Rz. 90
Nach außen gilt der Grundsatz gemeinschaftlichen Handelns aller Miterben. Aber davon gibt es Ausnahmen.
a) Verpflichtungsgeschäfte
Rz. 91
Hierbei kommt es wiederum darauf an, welcher Art von Verwaltungsmaßnahme das Verpflichtungsgeschäft zuzuordnen ist: ordnungsmäßige Verwaltung – außerordentliche Verwaltung – Notverwaltung.
aa) Ordnungsmäßige Verwaltung
Rz. 92
Der von den Erben gefasste Mehrheitsbeschluss hat insofern Außenwirkung, als die Erbenmehrheit oder ein einzelner beauftragter Miterbe die Erbengemeinschaft nach außen wirksam vertreten kann.
Dazu der BGH:
Zitat
"… Jedoch ist … an der Auffassung festzuhalten, die der Entscheidung LM § 2038 Nr. 1 und dem Urt. v. 27.10.1956, …, zugrunde liegt, dass die Mehrheit einen – ordnungsgemäß gefassten – Mehrheitsbeschluss mit Wirkung für und gegen die Erbengemeinschaft jedenfalls dann auszuführen berechtigt ist, wenn er Verwaltungsmaßnahmen, nicht Verfügungen betrifft."
Rz. 93
Die im Rahmen des Mehrheitsbeschlusses getätigten Rechtsgeschäfte berechtigen und verpflichten den Nachlass unmittelbar und begründen nach allgemeinem Vertrags- und Schuldrecht auch eine Eigenverbindlichkeit für alle Miterben, d.h., es entsteht eine Nachlassverbindlichkeit, wenn der handelnde Erbe hat erkennen lassen, dass die Rechtswirkungen den Nachlass treffen sollen. Fehlt es daran, so haftet der handelnde Miterbe persönlich. Im Innenverhältnis gelten dann Geschäftsführungsregeln. Also: Anspruch des Erben auf Freistellung von der Verbindlichkeit oder Aufwendungsersatz.
Bei der Verbindlichkeit handelt es sich um eine Nachlasserbenschuld, für die der Nachlass und sämtliche Eigenvermögen der Miterben haften.

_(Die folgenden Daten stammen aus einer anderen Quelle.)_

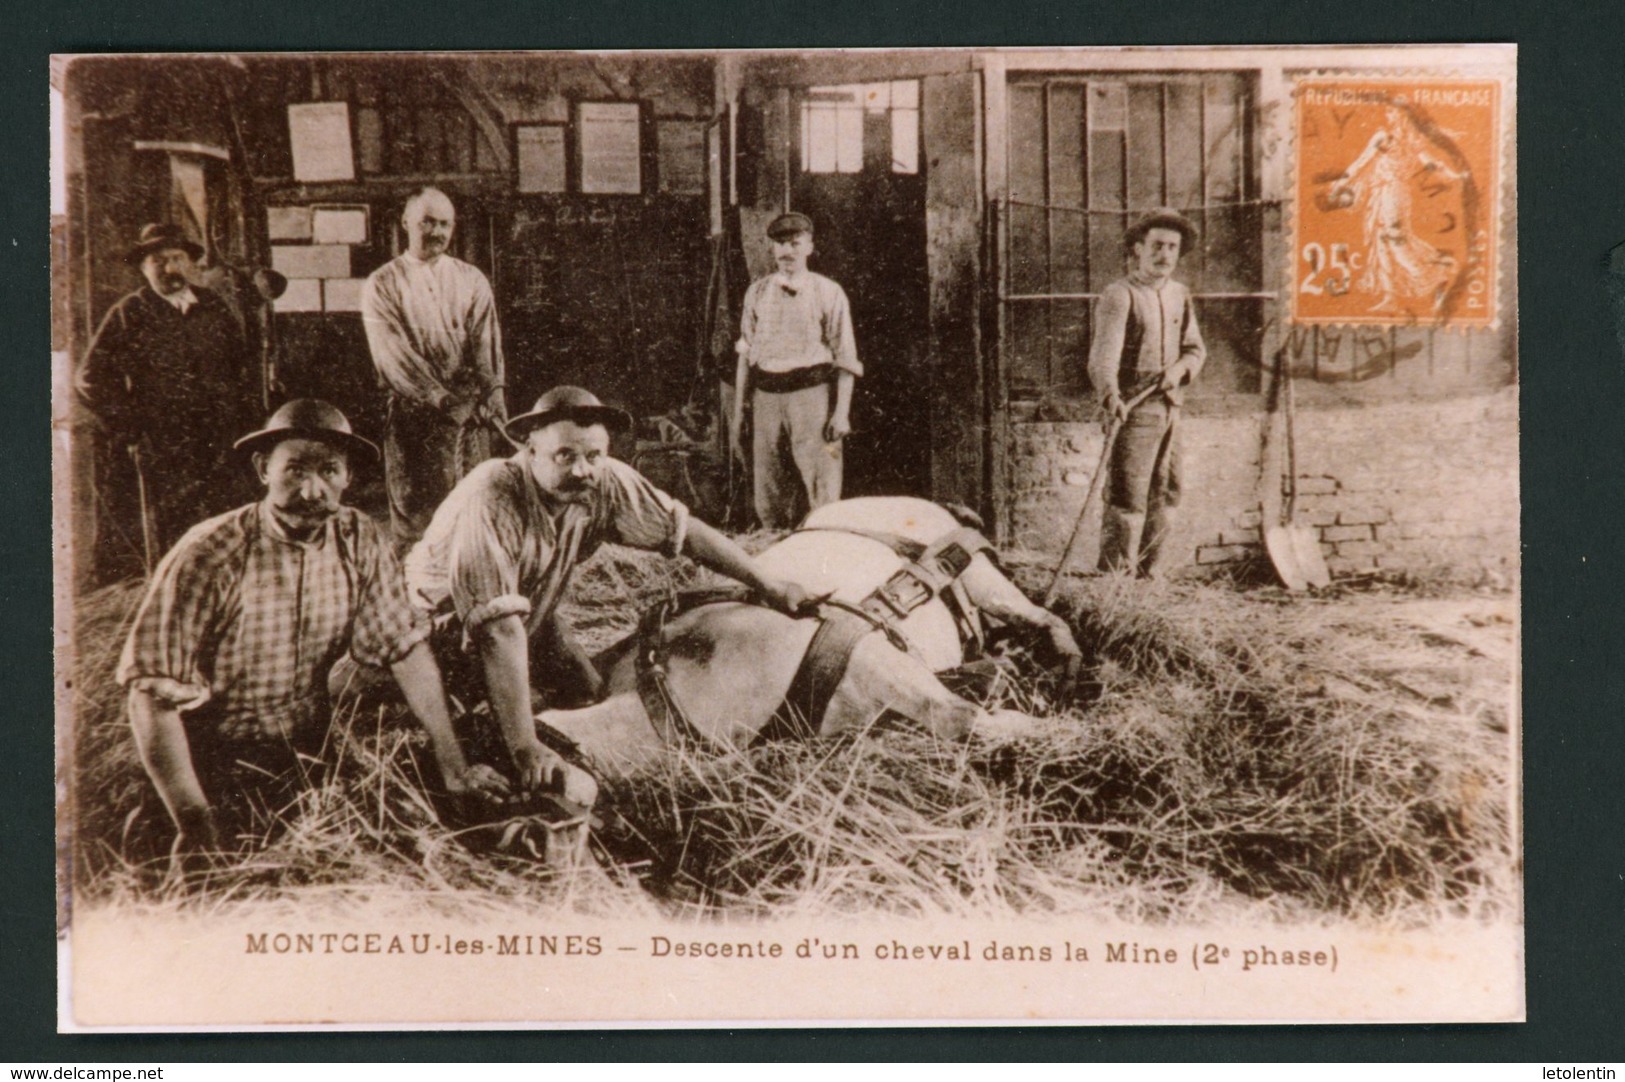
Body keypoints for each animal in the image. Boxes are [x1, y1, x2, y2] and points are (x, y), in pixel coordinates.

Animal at [539, 497, 1085, 799]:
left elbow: (959, 716)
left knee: (1041, 614)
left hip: (977, 572)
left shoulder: (865, 652)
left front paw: (1055, 728)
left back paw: (1066, 664)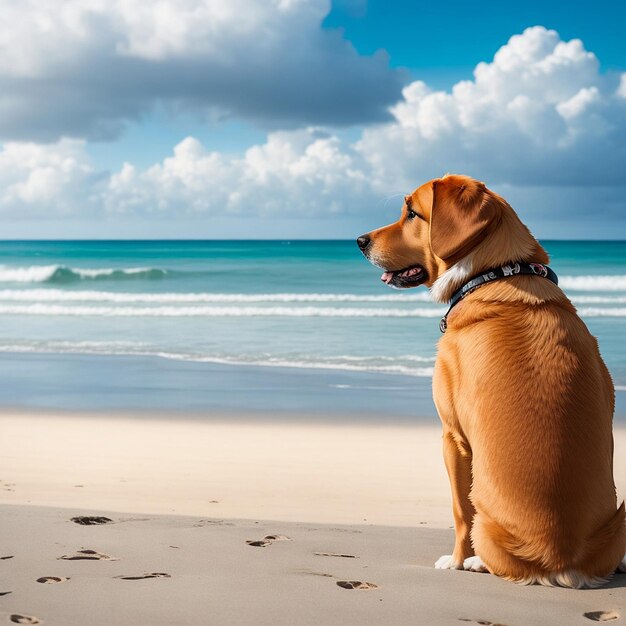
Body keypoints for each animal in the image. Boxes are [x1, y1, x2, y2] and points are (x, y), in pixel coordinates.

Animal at [356, 172, 624, 584]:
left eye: (412, 213)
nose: (360, 241)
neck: (492, 273)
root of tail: (561, 557)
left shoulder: (452, 436)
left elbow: (459, 512)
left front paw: (455, 560)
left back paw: (475, 561)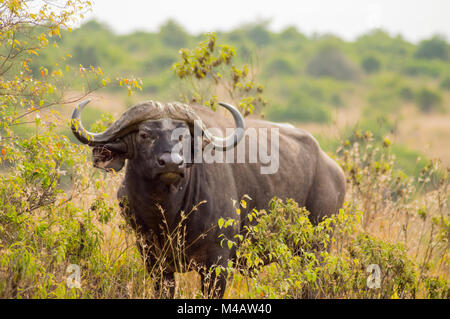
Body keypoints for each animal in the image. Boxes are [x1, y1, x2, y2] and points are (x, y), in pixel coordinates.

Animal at [71, 99, 344, 298]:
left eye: (183, 136)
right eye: (144, 135)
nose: (171, 162)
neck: (169, 214)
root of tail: (333, 169)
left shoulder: (217, 263)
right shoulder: (154, 260)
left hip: (317, 247)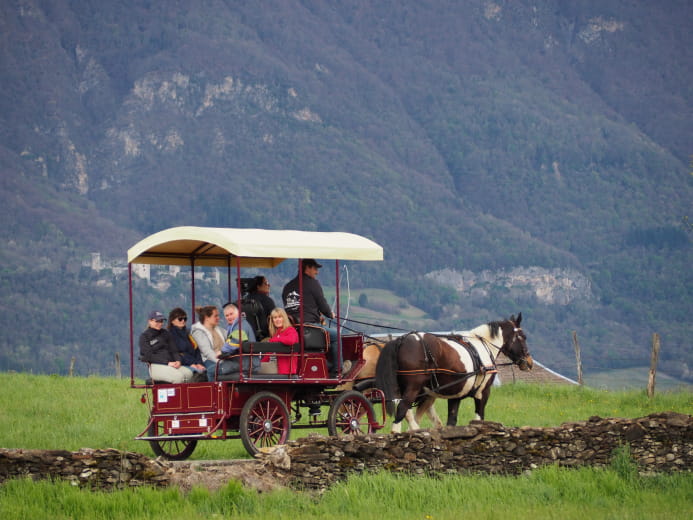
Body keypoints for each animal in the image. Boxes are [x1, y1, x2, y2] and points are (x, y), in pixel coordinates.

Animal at [376, 312, 532, 430]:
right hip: (413, 388)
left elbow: (451, 421)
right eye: (523, 337)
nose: (529, 363)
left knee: (407, 413)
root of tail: (402, 339)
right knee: (401, 411)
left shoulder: (455, 397)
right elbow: (479, 418)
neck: (483, 347)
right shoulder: (483, 393)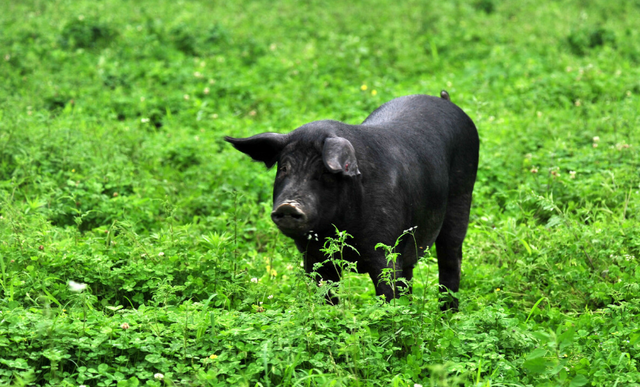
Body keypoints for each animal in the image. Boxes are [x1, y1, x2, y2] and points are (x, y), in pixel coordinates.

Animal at [228, 91, 478, 310]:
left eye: (325, 172)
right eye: (284, 168)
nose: (288, 205)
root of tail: (447, 101)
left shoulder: (385, 249)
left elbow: (387, 295)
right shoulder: (314, 258)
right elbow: (326, 297)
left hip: (462, 196)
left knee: (450, 260)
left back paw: (448, 314)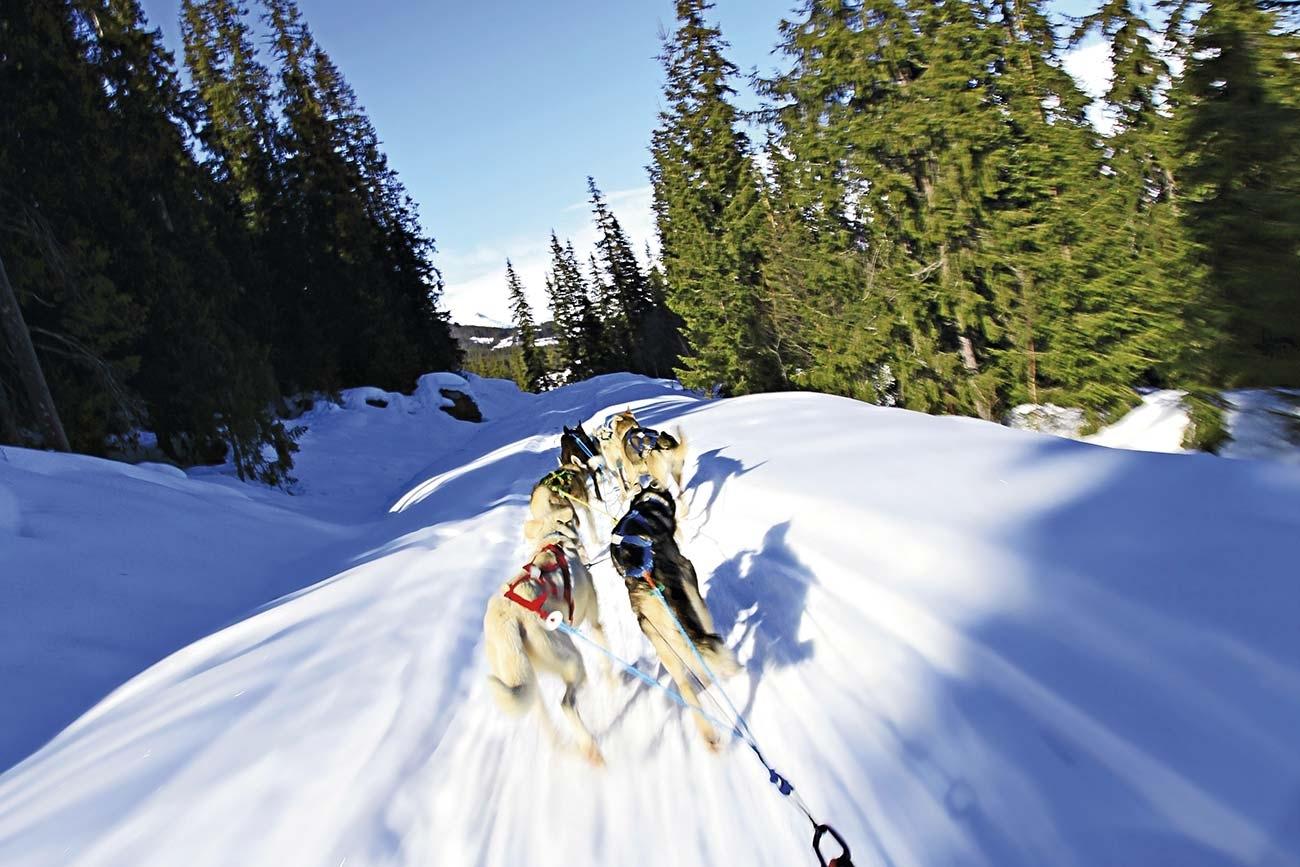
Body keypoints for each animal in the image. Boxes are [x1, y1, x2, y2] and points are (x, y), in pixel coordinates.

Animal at [486, 488, 611, 764]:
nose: (577, 521)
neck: (552, 542)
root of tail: (508, 617)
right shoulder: (594, 620)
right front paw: (616, 682)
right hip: (570, 658)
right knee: (566, 703)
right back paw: (590, 748)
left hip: (524, 680)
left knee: (541, 713)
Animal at [605, 486, 738, 748]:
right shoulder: (689, 577)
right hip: (688, 600)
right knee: (704, 642)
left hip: (665, 648)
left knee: (687, 686)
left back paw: (708, 734)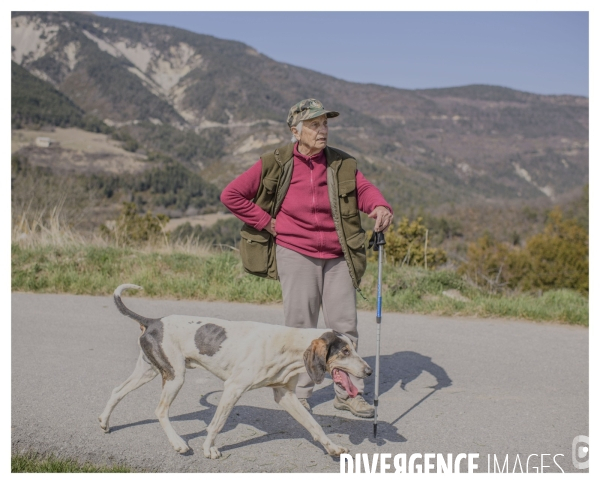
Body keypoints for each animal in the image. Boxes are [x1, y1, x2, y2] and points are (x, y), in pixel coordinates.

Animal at [99, 286, 372, 460]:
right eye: (345, 351)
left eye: (353, 347)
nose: (369, 371)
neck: (288, 344)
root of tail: (154, 321)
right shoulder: (233, 388)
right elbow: (216, 424)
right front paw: (209, 449)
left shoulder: (285, 395)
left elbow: (314, 424)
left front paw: (332, 447)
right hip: (175, 376)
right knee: (160, 411)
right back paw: (178, 443)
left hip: (149, 372)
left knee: (116, 391)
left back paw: (104, 421)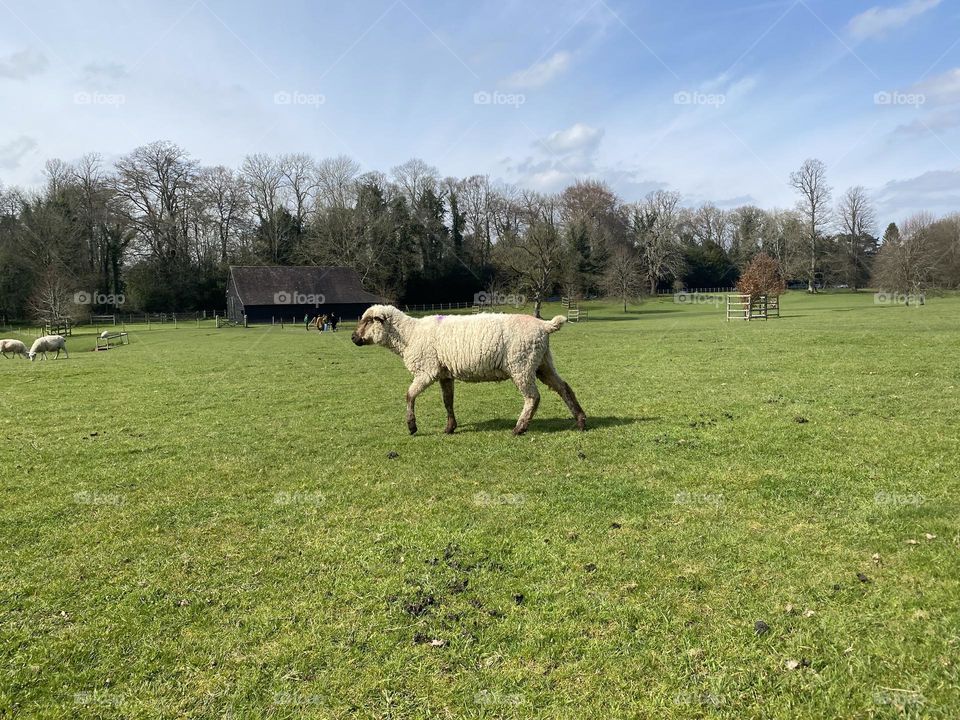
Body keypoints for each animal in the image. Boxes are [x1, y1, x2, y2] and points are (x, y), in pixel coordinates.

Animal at [351, 305, 586, 435]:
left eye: (368, 320)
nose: (353, 338)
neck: (409, 335)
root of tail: (544, 326)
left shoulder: (427, 371)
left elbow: (409, 395)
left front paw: (412, 426)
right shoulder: (444, 373)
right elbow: (448, 401)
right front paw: (450, 427)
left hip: (521, 364)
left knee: (532, 397)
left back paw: (519, 428)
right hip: (542, 363)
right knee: (564, 388)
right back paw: (581, 421)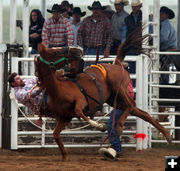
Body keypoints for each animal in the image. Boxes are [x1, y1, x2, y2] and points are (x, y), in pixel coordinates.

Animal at [34, 29, 172, 160]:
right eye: (55, 53)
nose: (76, 50)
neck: (59, 89)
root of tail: (117, 64)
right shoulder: (65, 116)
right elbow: (56, 134)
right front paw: (64, 156)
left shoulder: (81, 103)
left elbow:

Ist im Falle eines förmlich hinterlegten Geldbetrags eine Erbengemeinschaft als Empfänger bezeichnet, kann die für die Herausgabe erforderliche Bewilligung aller Erben (§§ 17 und 18 BerlinHintG) im Hinterlegungsverfahren nicht durch einen Mehrheitsbeschluss ersetzt werden.
bb) Außerordentliche Verwaltung
Rz. 94
Hier gilt der Grundsatz des gesamthänderischen Handelns: Alle Erben müssen nach außen auftreten, um den Nachlass zu berechtigen und zu verpflichten. Ein Mehrheitsbeschluss reicht nicht.
cc) Notverwaltung
Rz. 95
Hierbei sieht das Gesetz eine gesetzliche Vertretungsmacht für den handelnden Erben vor (§ 2038 Abs. 1 S. 2 a.E. BGB). Aus der rechtsgeschäftlichen Handlung wird der Nachlass unmittelbar berechtigt und verpflichtet. Lagen die tatbestandsmäßigen Voraussetzungen einer Notverwaltungsmaßnahme nicht vor, so haftet der handelnde Miterbe allein, eine Nachlassverbindlichkeit entsteht dann nicht.
b) Verfügungsgeschäfte
Rz. 96
Beinhaltet eine Verwaltungsmaßnahme auch eine Verfügung, so gilt grundsätzlich das Erfordernis gemeinschaftlichen Handelns nach § 2040 Abs. 1 S. 1 BGB.
OLG München: Die Auflassung eines Grundstücks könne u.U. als Maßnahme einer Notverwaltung von einem Miterben erklärt werden, wenn die anderen Miterben die Mitwirkung verweigern (bspw. Abwendung von Schadensersatzansprüchen gegen die Erben und damit gegen den Nachlass). Allerdings müssten alle Tatbestandsvoraussetzungen für das Vorliegen einer Notverwaltungsmaßnahme in der Form des § 29 GBO nachgewiesen werden.